Based on the Udden-Wentworth grain-size classification, we expected that most of our sample grain size to fall within 500 μm to 65 μm, and selected sieves with the following gap sizes: 2mm, 1mm, 500m, 320 μm, 250 μm, 125 μm, 100 μm, 65 μm, 45 μm and sieving pan (to collect grain sizes less than 45 μm ) for segregating the various grain sizes of our samples.
For particle-size analyses, the distribution of a soil is expressed in portions of the various sizes of particles which it contains. The proportions are commonly represented by relative weights of such classes (Day, 1965).
Samples were dried at 400 degrees Celcius for approximately 3hrs to remove excessive moisture content that is held within the sample. This will ensure that all the samples will have approximately the same amount of moisture when it is sieved. A mechanical sieve shaker to ensure that each sample will be subjected to the same length of time and amplitude of shaking. Sieve brushes were used to clean the sieves before segregating the next sample. This is to ensure that earlier segregated samples do not contaminate the later samples as well as keep the sieves dry so as not to collate the sediments and interfere with the results of the segregation.

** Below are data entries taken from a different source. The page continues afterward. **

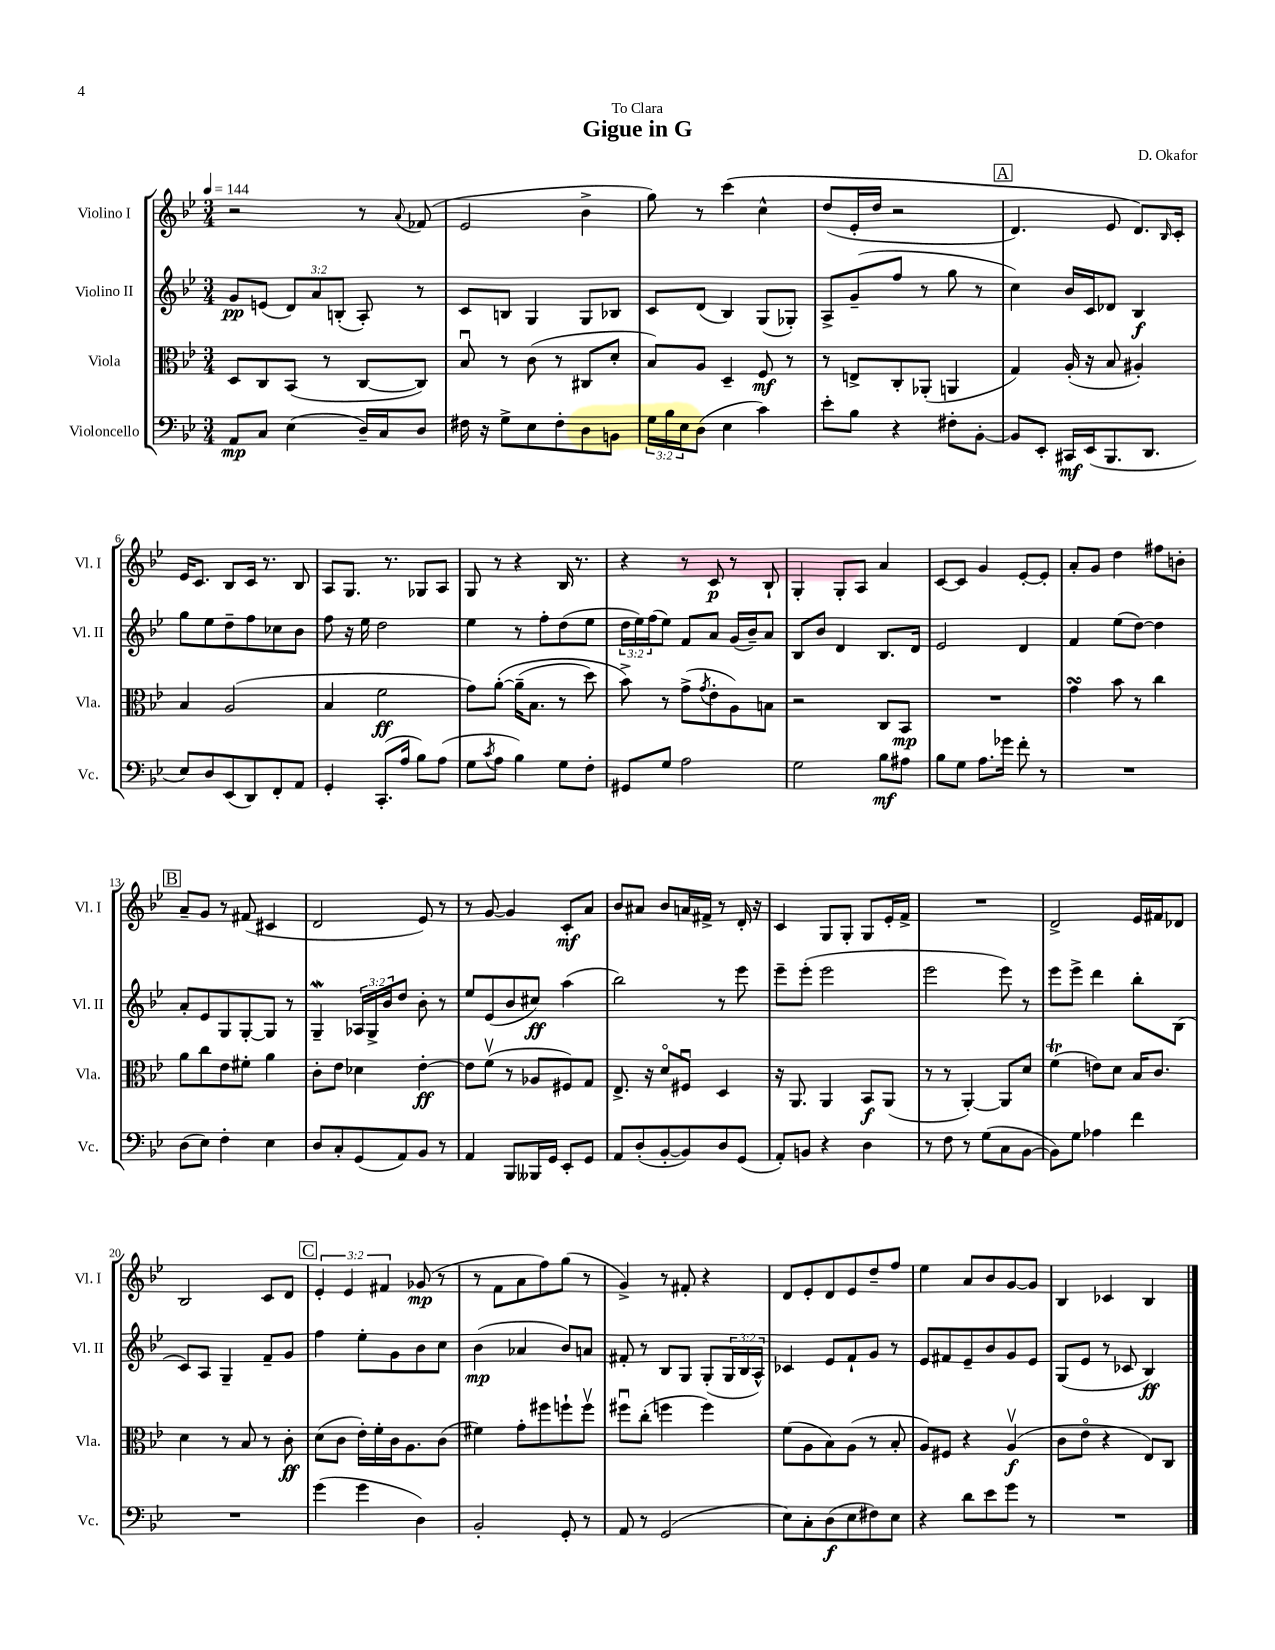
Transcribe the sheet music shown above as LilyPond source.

\header { title = "Gigue in G" composer = "D. Okafor" dedication = "To Clara" }
<<
\new StaffGroup <<
\new Staff = "s0" \with { instrumentName = "Violino I" shortInstrumentName = "Vl. I" } {
    \clef treble \key bes \major \numericTimeSignature \time 3/4 \override Staff.TupletNumber.text = #tuplet-number::calc-fraction-text \tempo 4 = 144
    r2 r8 \appoggiatura { a'8 } fes'8( |
    ees'2 bes'4-> |
    g''8) r8 c'''4\( c''4-^ |
    d''8( ees'16-. d''16 r2 |
    \mark \markup { \box "A" } d'4.) ees'8 d'8.\) \grace { bes16 } c'16-. |
    ees'16 c'8. bes8 c'16 r8. bes8 |
    a8 g8. r8. ges8 a8 |
    g8 r8 r4 bes16 r8. |
    r4 r8 c'8\p r8 bes8-! |
    g4-. g8-. a8 a'4 |
    c'8~ c'8 g'4 ees'8~-. ees'8-. |
    a'8-. g'8 d''4 fis''8 b'8-. |
    \mark \markup { \box "B" } a'8-- g'8 r8 fis'8( cis'4 |
    d'2 ees'8) r8 |
    r8 g'8~ g'4 c'8-.\mf a'8 |
    bes'8 ais'8 bes'8 a'16 fis'16-> r8 d'16-. r16 |
    c'4 g8 g8-. g8 ees'16-. f'16-> |
    R2. |
    d'2-> ees'16 fis'16 des'8 |
    bes2 c'8 d'8 |
    \mark \markup { \box "C" } \tuplet 3/2 { ees'4-. ees'4 fis'4 } ges'8\mp( r8 |
    r8 f'8 a'8 f''8) g''8( r8 |
    g'4->) r8 fis'8-. r4 |
    d'8 ees'8-. d'8 ees'8 d''8-- f''8 |
    ees''4 a'8 bes'8 g'8~ g'8 |
    bes4 ces'4 bes4 \bar "|." |
}
\new Staff = "s1" \with { instrumentName = "Violino II" shortInstrumentName = "Vl. II" } {
    \clef treble \key bes \major \numericTimeSignature \time 3/4 \override Staff.TupletNumber.text = #tuplet-number::calc-fraction-text
    g'8\pp e'8( \tuplet 3/2 { d'8) a'8 b8-.( } a8-.) r8 |
    c'8 b8 g4 g8 bes8 |
    c'8 d'8( bes4) g8( ges8-.) |
    a8-> g'8--( f''8 r8 g''8 r8 |
    \mark \markup { \box "A" } c''4) bes'16 c'16 des'8 bes4\f |
    g''8 ees''8 d''8-- f''8 ces''8 bes'8 |
    f''8 r16 ees''16 d''2 |
    ees''4 r8 f''8-. d''8( ees''8 |
    \tuplet 3/2 { d''16 ees''16) f''16( } ees''8) f'8 a'8 g'16( bes'16--) a'8 |
    bes8 bes'8 d'4 bes8. d'16 |
    ees'2 d'4 |
    f'4 ees''8( d''8~) d''4 |
    \mark \markup { \box "B" } a'8-. ees'8 g8 g8~-. g8 r8 |
    g4--\mordent \tuplet 3/2 { aes16 g16-> bes'16 } d''8 bes'8-. r8 |
    ees''8 ees'8( bes'8 cis''8\ff) a''4( |
    bes''2) r8 ees'''8 |
    ees'''8-- ees'''8-.( ees'''2 |
    ees'''2 ees'''8) r8 |
    ees'''8 ees'''8-> d'''4 bes''8-. bes8( |
    c'8) a8 g4-- f'8-- g'8 |
    \mark \markup { \box "C" } f''4 ees''8-. g'8 bes'8 c''8 |
    bes'4\mp( aes'4 bes'8) a'8 |
    fis'8-. r8 bes8 g8 g8-.( \tuplet 3/2 { g16 bes16 a16-^) } |
    ces'4 ees'8 f'8-! g'8 r8 |
    ees'8 fis'8 ees'8-- bes'8 g'8 ees'8 |
    g8( ees'8 r8 ces'8 bes4\ff) \bar "|." |
}
\new Staff = "s2" \with { instrumentName = "Viola" shortInstrumentName = "Vla." } {
    \clef alto \key bes \major \numericTimeSignature \time 3/4
    d8 c8 bes,8( r8 c8~ c8) |
    bes8\downbow r8 c'8( r8 cis8 d'8-. |
    bes8) a8 d4-- f8\mf r8 |
    r8 e8-> c8-. aes,8-.( a,4 |
    \mark \markup { \box "A" } g4) a16-.( r16 bes8 ais4-.) |
    bes4 a2( |
    bes4 f'2\ff |
    g'8) a'8~-.\( a'16--( bes8. r8 d''8) |
    bes'8->\) r8 g'8->( \acciaccatura { g'8 } ees'8-. a8) b8 |
    r2 c8 bes,8\mp |
    R2. |
    g'4\turn bes'8 r8 c''4 |
    \mark \markup { \box "B" } a'8 c''8 ees'8 fis'8-. a'4 |
    c'8-. ees'8 des'4 ees'4~-.\ff |
    ees'8 f'8\upbow( r8 aes8 fis8) g8 |
    ees8.-> r16 d'8\flageolet fis8\downbow d4 |
    r16 a,8. a,4 bes,8\f a,8( |
    r8 r8 a,4~-.) a,8 d'8 |
    f'4\trill( e'8) d'8 bes16 c'8. |
    d'4 r8 bes8 r8 c'8-.\ff |
    \mark \markup { \box "C" } d'8( c'8 ees'16-.) f'16-. c'16 a8. c'8( |
    fis'4) g'8-. fis''8 f''8-! f''8\upbow |
    fis''8\downbow c''8-.( f''4 f''4) |
    f'8( a8 bes8) a8( r8 bes8-. |
    a8) fis8 r4 a4\upbow\f( |
    c'8 ees'8\flageolet r4 ees8) c8 \bar "|." |
}
\new Staff = "s3" \with { instrumentName = "Violoncello" shortInstrumentName = "Vc." } {
    \clef bass \key bes \major \numericTimeSignature \time 3/4 \override Staff.TupletNumber.text = #tuplet-number::calc-fraction-text
    a,8\mp c8 ees4( d16--) c16 d8 |
    fis16 r16 g8-> ees8 fis8-. d8 b,8 |
    \tuplet 3/2 { g16 bes16 ees16 } d8( ees4 c'4) |
    ees'8-. bes8 r4 fis8-. bes,8~-. |
    \mark \markup { \box "A" } bes,8 ees,8-. cis,16\mf ees,16( bes,,8. d,8. |
    ees8) d8 ees,8( d,8) f,8-. a,8 |
    g,4-. c,8.-.( a16 bes8) a8( |
    g8 \acciaccatura { c'8 } a8 bes4) g8 f8-. |
    gis,8 g8 a2 |
    g2 bes8\mf ais8 |
    bes8 g8 a8. ges'16 f'8-. r8 |
    R2. |
    \mark \markup { \box "B" } d8( ees8) f4-. ees4 |
    d8 c8-. g,8( a,8) bes,8 r8 |
    a,4 bes,,8 beses,,16 g,16 ees,8-. g,8 |
    a,8 d8-.( bes,8~-. bes,8) d8 g,8( |
    a,8-.) b,8 r4 d4 |
    r8 f8 r8 g8( c8 bes,8~ |
    bes,8) g8 aes4 f'4 |
    R2. |
    \mark \markup { \box "C" } g'4( g'4 d4) |
    bes,2-. g,8-. r8 |
    a,8 r8 g,2( |
    ees8) c8-. d8\f( ees8 fis8) ees8 |
    r4 d'8 ees'8 g'8 r8 |
    R2. \bar "|." |
}
>>
>>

The sieving method has several limitations. The probability of a particle passing a given sieve in a given time of shaking depends upon the nature of the particle and properties of the sieve (Day, 1965). The dimensions of the particle might hinder the particle from passing through a given sieve opening, even though the particle has the correct mean size to pass though. Thus it will require extensive shaking before the particle is orientated into the “correct” orientation to pass through the sieve opening. Sieve openings are generally unequal in size, requiring extensive shaking before all particles have the opportunity of approaching the largest openings. A "complete" sieving can rarely be met in practical times of shaking, thus we decided to designate our own shaking time (15 minutes). We obtained the 15 minutes sieving time by performing a few trials sieving to see what is the minimum time required to achieve sufficient segregation of the samples without compromising the quality of the data.
As our data collection is discrete by nature, there is a need to interpolate the points to "fill in the gaps" as grain distribution is continuous by nature. Application of interpolation in the field of Geography can often be seen during the estimation of rainfall, temperature and vegetation species. There are several well known techniques around, including inverse distance weighted (IDW) interpolation and kriging.
IDW uses the idea of weighting each data by the inverse of the distance to the estimation location. This implies that the points further away from the estimation location will have an effect of only a power p of the inverse distance, thus not affecting as much as points that are nearer to the estimated point.
IDW assumes a homogeneous weight of influence by all the data points. Kriging, on the other hand, is preceded by a modeling of the spatial structure of the data; unlike IDW, kriging assumes that each data point has a different weight with respect to the estimated point. In addition, points that are behind another sample point will be "screened off" by lowering of weight, thus reducing the effect of this "blocked" point on the estimated point. This effect is known as the Screen effect (Wackernagel, 1995). Kriging estimates an underlying spatial variogram model to represent spatial variability. Furthermore, in kriging, as a statistical method, information such as the estimation of error can be known. This is obtained from the kriging standard deviation. With these considerations, we used kriging as our interpolation technique of choice. Our krigged raster layers of grain sizes were generated in ESRI’s ArcGIS.